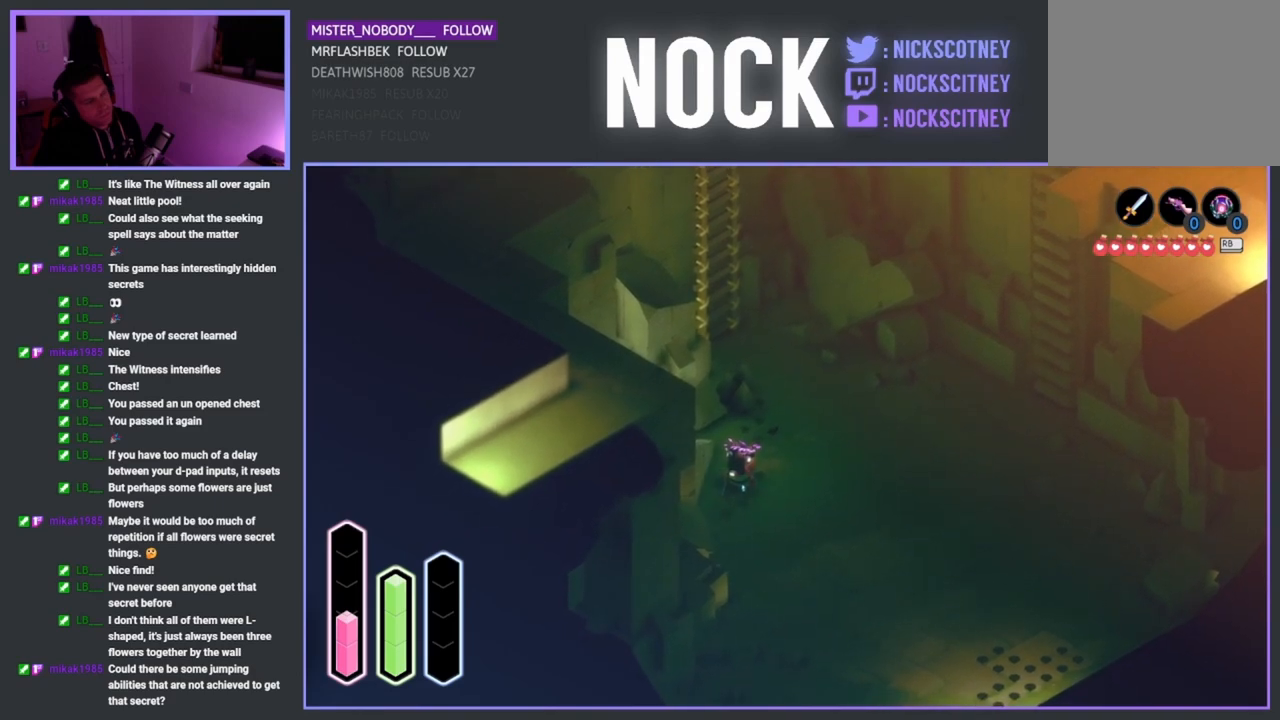
{"buttons": [], "left_stick": "center", "right_stick": "center", "events": []}
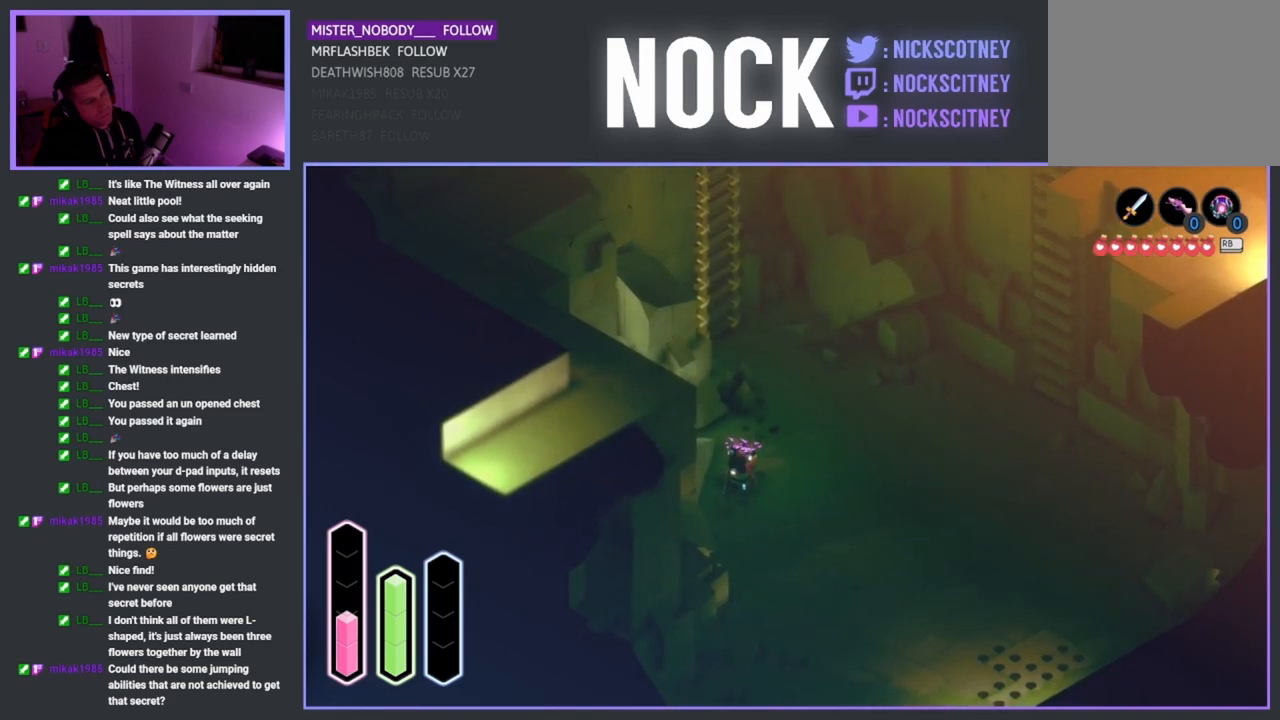
{"buttons": [], "left_stick": "center", "right_stick": "center", "events": [[200, "DPAD_LEFT", "down"], [367, "DPAD_LEFT", "up"]]}
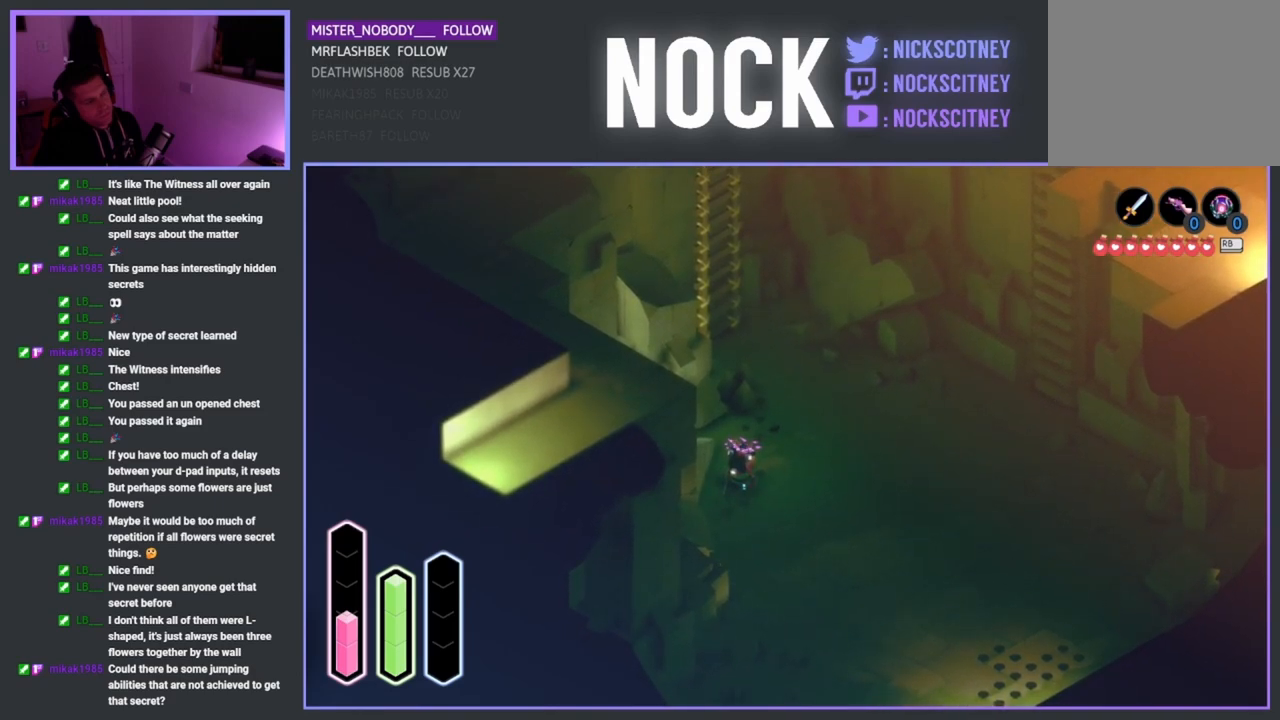
{"buttons": ["DPAD_RIGHT"], "left_stick": "center", "right_stick": "center", "events": [[67, "DPAD_UP", "down"], [217, "DPAD_UP", "up"], [383, "DPAD_RIGHT", "down"]]}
========================================
All of the material above should be copied exactly, minus the pictures.

{"buttons": [], "left_stick": "center", "right_stick": "center", "events": []}
{"buttons": [], "left_stick": "center", "right_stick": "center", "events": [[200, "DPAD_LEFT", "down"], [367, "DPAD_LEFT", "up"]]}
{"buttons": ["DPAD_RIGHT"], "left_stick": "center", "right_stick": "center", "events": [[67, "DPAD_UP", "down"], [217, "DPAD_UP", "up"], [383, "DPAD_RIGHT", "down"]]}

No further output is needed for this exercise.